### REQUIRED WORK
1/ Edit the Christmas memoir passage by reproducing it starting with "Today, I am" and going on through "and will love.", with "poor" replaced by "modestly".
2/ Answer these questions from the Christmas memoir passage:
(a) What did Santa bring the writer when she was almost four?
(b) How old was the brother who said there was no Santa?
(c) What did the mother put each family member's treats into?
3/ Write the next part of the Christmas memoir passage, picking up after its final sentence.

— Begin EXCERPTED PASSAGE —

Please know that I pray for you the wonder of Christmas in Jesus Christ.  May His promised peace be a reality in your life.

CHRISTMAS PAST

I ADORE CHRISTMAS—EVERYTHING ABOUT IT!

I am awed by the blinding light of hope that descended upon this darkened world with the advent of Christ—the light that still shines in every dark corner. I love baby Jesus, the shepherds, the angels, the gold, frankincense and myrrh.  I’m reminded that all the beauty and brightness of Christmas finds its source in this glorious light.

Honestly, I am annoyed by people who complain about Christmas, and long for it to be over and done with.  Yes, it is tiring and sometimes stressful, but it’s a sort of happy tiredness.  There is a sense of satisfaction at what you accomplished today.  You just might be able to get it all done after all.

Today, I am thinking back seventy-five or eighty years to my first remembrances of
Christmas.  We lived poor, but my Mama always made Christmas special.  There was no money for fancy, expensive gifts, and we didn’t need them.  It is amazing what a child can and will love.

When I was almost four, Santa brought me a little wooden doll’s bed.  I can still see it.  I must have had a dolly too, but I was thrilled with my little brown bed carrying it from room to room.  I don’t remember other gifts that year.  The bed was enough.  And, that was the momentous year, when my ten-year-old brother decided to set me straight about Santa Claus.

“There is no Santa!” he declared.

I didn’t believe him.  I still don’t believe him.  The little girl in me loves Santa.  For me, he takes nothing from the real significance of Christmas.  I have no trouble with beautiful things that have become tradition.

Mama always bought Christmas goodies—apples, oranges, hard candy and orange slices, nuts still in the shell, and old-fashioned chocolate drops.  They were the best.  They looked like little delectable mountains—strawberry, vanilla, and maple centers enrobed in dark chocolate.  Yummmm!!!

I don’t ever recall having a Christmas stocking.  My mother always divided the treats equally between family members putting them into little brown paper bags, one for each of us.  Those goodies were mine.  I could eat them all making myself sick ruining my dinner, or I could squirrel them away and make them last until New Years.

— End EXCERPTED PASSAGE —
— Begin DATA EXTRACT —

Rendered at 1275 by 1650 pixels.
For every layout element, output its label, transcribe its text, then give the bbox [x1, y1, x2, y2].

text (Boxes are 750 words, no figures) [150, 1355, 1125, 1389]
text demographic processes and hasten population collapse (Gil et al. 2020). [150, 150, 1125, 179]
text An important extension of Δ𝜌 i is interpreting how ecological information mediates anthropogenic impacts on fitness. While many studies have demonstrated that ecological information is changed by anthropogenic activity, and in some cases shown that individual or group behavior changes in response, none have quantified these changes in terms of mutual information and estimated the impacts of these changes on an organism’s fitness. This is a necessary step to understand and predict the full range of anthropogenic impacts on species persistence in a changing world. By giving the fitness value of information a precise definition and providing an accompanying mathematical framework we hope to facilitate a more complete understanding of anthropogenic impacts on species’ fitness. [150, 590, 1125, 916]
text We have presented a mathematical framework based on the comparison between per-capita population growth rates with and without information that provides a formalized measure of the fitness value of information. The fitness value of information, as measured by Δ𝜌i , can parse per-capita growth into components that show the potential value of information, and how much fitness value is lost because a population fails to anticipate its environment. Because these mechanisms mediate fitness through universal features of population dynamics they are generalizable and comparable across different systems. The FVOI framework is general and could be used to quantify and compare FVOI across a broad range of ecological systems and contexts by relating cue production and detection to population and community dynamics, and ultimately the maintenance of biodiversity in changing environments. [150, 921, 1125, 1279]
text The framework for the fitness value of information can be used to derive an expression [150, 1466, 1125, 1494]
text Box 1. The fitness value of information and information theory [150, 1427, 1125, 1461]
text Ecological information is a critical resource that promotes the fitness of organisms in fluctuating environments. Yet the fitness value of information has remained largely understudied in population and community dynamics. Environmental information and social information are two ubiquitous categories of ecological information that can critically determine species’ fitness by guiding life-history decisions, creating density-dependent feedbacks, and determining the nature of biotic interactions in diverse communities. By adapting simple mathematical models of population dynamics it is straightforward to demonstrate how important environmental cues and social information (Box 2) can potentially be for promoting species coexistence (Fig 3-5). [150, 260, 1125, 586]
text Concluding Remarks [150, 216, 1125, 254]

— End DATA EXTRACT —

### RESULTS OF THE TASKS
1/
Today, I am thinking back seventy-five or eighty years to my first remembrances of
Christmas.  We lived modestly, but my Mama always made Christmas special.  There was no money for fancy, expensive gifts, and we didn’t need them.  It is amazing what a child can and will love.

2/
(a) A little wooden doll's bed.
(b) Ten years old.
(c) Little brown paper bags, one for each of them.

3/
In my hometown, there was always a treasure hunt on Christmas Eve.  All the merchants on Main St. offered a giveaway.  If you held the right number, the gift was yours.  So, in the cold, early evening of December 24, Mama, June and I walked the few blocks to town looking in every shop hoping against hope that we held the magic number.  I don’t think we ever won anything, but just being there with the bright lights, beautiful window displays, and the bustle and clamor of other hopefuls was intoxicating.

More than one Christmas Eve I came home with an earache.  My little ears were sensitive to the cold December air.  Mama would awake to my cry in the middle of the night bringing a little cloth bag of salt, which she had heated on the back of the stove.  With a kiss, she placed the warm bag on my ear.  The heat and weight of it relieved the pain.  Or was it the kiss that worked the magic?

Christmas dinner was phenomenal.  Two fat hens roasted in the oven stuffed with Mama’s luscious cornbread dressing laced with an abundance of sage.  All week the house smelled of sugar cookies and mincemeat pie baking in the oven.

Mama made a delicious raisin, spice cake, but she always said, “It just doesn’t seem like Christmas until my coconut cake is finished.”

Mama’s three layer coconut cake frosted with airy White Mountain frosting and oodles of coconut was the epitome of Christmas in our house.  A slice of that cake and a helping of strawberry Jello filled with apples, bananas and pecans was the best bite of the day.

After I was an adult, I decided to improve on Mama’s coconut wonder.  I used lemon instead of yellow cake, and I spread lemon filling between the layers.  It was good, but it wasn’t the same, and Mama didn’t mind saying so.

The gifts were opened, the wrappings disposed of.  Of course, Mama always saved ribbons and the larger pieces of paper—wrinkles and all.

I can still hear her say, “Careful, careful.  Don’t tear it.”

She could press out the wrinkles and use the paper again next year.  That’s how you save money.

Our kitchen and dining area were combined in one fairly large room.  Today the open concept is greatly desired.  For us it was a simple necessity.

In those early years, we were all at home.  Nine of us sat around the table, bowed our heads and thanked God for His blessing, and devoured the wonderful meal Mama made.

We all knew well the import of Christmas.  We knew about God’s wondrous gift to this world.  Most of us had accepted that gift as our very own.

Not a one of us owned a checkbook or a bank account, but we were, oh, so rich because of God’s generosity.  Jesus made the difference!

For unto us a child is born, unto us a Son is given…And His name shall be called Wonderful, Counselor, Mighty God, Everlasting Father, Prince of Peace.”  Isaiah 9:6.

JESUS WANTS TO BE YOUR VERY BEST GIFT THIS CHRISTMAS.

 

THE SUN WILL COME OUT TOMORROW

 

 

THE TREES OF CHRISTMAS

I’m sitting here with a broad, silly grin on my face, because I have just finished decorating my Christmas tree.  I don’t know why that makes me so happy.  It just does!

I must admit that it becomes a little more difficult each year, and I was not quite sure I would be able to do it this time.  Because of my daily dosage of blood thinner, my doctor has warned me away from ladders, but you can’t trim a tree without a bit of climbing.  So I fudged a little, because my German angel couldn’t get to the top by himself.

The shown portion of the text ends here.